Alibaba’s expansion to brick-and-mortar stores started two years ago with a series of investments and acquisitions that worth as much as US$8 billion. To strengthen the offline foray, the Chinese e-commerce giant, which earns hefty profit margin because it does not hold inventories, is rewriting its asset-light model by opening Hema Xiansheng brand and Alibaba staff-less convenience stores.
In its latest move, the company is taking a bottom-up approach in revamping China’s retailing landscape. Alibaba is reaching franchise partnerships with grocery stores in residential communities across China in a move to upgrade these shops with its technologies.
The licensed physical stores will be much smarter and well-targeted. For example, customer preferences and purchasing history data from LST, Alibaba B2B platform that’s being used in over 500k stores, will be analyzed to provide curated plans on product offerings and marketing campaigns. All-around services will be offered such as merchandise channels and orderings, logistics, marketing, and more.
“There are over 6 million community grocery stores across China, mostly family operations. 70% of such stores are based in third- to sixth-tier cities. 80 percent of the shop owners are above 45-years-old, a group that’s not accustomed to smartphone and new technologies. The lack of technological support resulted in low efficiencies and thus meager profits despite hard work with an average daily operation time range from 12 to 15 hours,” said Lin Xiaohai, vice president of Alibaba.
Tmall.com will license more than 10,000 physical stores in China this fiscal year, the company disclosed.
The first licensed store completed its upgrade recently and was reopened to the public this Monday. Instead of the shabby designs that are typical for a community store in lower-tier cities, the upgraded store has a more modern look that’s similar to high-end convenience stores such as Lawson’s or 7-11.
E-commerce vs brick-and-mortar
E-commerce makes physical stores sound so outdated when it started to take hold in China at the beginning of this century. The heated debate on which model is going to gain supremacy in China’s retailing industry has gone non-stop since then, only peaking in 2013 when Alibaba’s Jack Ma and Wanda Group’s Wang Jianlin, Chinese tycoons in e-commerce and offline retailing industry, made a 100 million yuan (US$16 million) bet on which model would claim a bigger share of the retailing market.
A few years later, it seems that the debate is no longer applicable: the boundary between online and offline is becoming less and less clear. Both e-commerce and brick-and-mortar stores are playing—and will continue to play—crucial roles for modern retailing. A new retailing format where offline/online shopping experiences are connected and optimized through internet technologies is on the rise. Alibaba’s Jack Ma dubbed it as the New Retail.
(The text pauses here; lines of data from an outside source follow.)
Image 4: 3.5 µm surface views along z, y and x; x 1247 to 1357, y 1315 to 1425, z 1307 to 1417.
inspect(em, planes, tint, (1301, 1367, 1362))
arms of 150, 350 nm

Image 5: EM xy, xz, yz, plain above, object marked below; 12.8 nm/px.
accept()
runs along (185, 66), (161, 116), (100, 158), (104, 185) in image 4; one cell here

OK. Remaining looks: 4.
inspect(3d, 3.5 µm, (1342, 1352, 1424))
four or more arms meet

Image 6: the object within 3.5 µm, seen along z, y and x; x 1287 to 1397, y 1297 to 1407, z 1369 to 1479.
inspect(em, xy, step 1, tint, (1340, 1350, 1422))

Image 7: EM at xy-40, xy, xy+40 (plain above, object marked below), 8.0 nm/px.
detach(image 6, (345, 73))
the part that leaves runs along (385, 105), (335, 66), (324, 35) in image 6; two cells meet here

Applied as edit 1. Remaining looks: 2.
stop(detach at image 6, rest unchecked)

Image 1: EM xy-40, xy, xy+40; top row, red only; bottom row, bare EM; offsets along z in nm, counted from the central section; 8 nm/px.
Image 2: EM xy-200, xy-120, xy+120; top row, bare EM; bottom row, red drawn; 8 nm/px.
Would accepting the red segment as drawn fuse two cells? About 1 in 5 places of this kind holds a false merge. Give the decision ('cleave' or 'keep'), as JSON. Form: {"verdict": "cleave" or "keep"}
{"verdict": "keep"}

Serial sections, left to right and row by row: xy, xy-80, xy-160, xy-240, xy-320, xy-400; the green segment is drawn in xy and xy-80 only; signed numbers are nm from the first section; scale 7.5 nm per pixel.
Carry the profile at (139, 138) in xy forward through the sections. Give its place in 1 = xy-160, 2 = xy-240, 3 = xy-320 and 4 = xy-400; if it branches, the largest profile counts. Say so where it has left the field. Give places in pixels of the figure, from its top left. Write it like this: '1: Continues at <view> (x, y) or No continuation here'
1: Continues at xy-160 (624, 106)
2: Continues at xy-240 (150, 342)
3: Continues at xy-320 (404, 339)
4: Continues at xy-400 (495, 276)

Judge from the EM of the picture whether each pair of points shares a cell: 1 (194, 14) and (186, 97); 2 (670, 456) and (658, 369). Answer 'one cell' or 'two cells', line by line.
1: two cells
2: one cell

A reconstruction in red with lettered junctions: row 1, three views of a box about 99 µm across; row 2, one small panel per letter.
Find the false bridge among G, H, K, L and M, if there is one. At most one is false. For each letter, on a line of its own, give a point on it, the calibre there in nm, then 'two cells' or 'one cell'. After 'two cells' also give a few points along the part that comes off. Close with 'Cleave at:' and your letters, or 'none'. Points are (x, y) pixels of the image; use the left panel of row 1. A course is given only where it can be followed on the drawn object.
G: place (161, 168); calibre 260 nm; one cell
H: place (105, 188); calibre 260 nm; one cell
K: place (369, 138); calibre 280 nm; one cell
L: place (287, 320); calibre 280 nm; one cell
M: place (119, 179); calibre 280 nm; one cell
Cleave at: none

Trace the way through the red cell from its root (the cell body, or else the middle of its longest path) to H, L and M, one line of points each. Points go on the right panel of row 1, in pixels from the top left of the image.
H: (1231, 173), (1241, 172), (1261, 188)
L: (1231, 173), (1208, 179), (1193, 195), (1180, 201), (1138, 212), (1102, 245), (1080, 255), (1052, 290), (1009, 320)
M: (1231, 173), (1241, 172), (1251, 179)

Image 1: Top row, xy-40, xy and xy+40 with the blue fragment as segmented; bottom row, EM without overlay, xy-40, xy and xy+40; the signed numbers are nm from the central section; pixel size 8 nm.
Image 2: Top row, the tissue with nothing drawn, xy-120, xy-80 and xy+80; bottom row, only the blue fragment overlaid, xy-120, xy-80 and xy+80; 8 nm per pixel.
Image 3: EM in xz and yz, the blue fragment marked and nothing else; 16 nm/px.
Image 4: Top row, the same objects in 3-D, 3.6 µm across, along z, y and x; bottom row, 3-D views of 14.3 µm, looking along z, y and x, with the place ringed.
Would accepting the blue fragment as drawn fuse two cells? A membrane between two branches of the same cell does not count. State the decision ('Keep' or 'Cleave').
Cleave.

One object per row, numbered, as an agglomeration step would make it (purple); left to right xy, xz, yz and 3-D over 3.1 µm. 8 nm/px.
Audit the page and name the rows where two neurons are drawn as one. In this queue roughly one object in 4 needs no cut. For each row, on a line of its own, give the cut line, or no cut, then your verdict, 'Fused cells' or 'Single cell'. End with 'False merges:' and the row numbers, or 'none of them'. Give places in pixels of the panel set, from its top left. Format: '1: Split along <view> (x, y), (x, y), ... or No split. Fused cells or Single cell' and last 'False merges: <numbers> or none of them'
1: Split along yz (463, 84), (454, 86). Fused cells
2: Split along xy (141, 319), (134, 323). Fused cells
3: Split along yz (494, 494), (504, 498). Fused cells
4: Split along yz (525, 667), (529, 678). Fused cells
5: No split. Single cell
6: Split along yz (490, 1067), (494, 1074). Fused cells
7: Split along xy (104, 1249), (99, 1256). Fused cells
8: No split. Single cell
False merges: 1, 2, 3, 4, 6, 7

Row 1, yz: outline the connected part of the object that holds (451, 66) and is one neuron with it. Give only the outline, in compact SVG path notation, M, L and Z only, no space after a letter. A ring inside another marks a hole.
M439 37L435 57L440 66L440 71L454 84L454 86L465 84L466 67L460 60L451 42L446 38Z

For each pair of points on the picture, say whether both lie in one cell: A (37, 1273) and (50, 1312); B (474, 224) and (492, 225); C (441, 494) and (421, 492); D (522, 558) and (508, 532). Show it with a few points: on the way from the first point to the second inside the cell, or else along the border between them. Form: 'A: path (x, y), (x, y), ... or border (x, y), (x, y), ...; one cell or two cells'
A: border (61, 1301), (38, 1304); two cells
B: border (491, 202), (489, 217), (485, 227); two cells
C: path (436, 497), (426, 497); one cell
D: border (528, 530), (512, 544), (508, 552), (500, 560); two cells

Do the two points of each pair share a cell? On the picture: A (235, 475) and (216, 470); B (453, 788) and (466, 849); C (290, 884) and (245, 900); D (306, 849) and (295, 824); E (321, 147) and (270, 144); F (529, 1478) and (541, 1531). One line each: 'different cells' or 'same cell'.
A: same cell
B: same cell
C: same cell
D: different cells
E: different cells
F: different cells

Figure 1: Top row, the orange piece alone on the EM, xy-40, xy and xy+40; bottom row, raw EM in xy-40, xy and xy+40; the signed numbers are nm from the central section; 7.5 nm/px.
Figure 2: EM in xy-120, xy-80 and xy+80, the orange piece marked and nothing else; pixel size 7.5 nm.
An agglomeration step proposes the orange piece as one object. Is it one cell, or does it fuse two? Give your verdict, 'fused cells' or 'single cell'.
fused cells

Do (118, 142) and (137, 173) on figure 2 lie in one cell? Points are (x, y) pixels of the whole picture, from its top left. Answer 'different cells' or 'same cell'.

Jack Ma might be the first to coin the term, he’s not the only one to detect this trend. Alibaba’s arch-rival JD plans to open more than 1 million JD convenience stores across the country in the next five years, in addition to launching 10,000 JD home appliance stores offline.
Meituan-Dianping also entered the field by opening its first offline concept store last month. Another tech behemoth Tencent is taking a more tentative move in venturing offline this week to open WeStore, its brick-and-mortar store for official branded merchandise.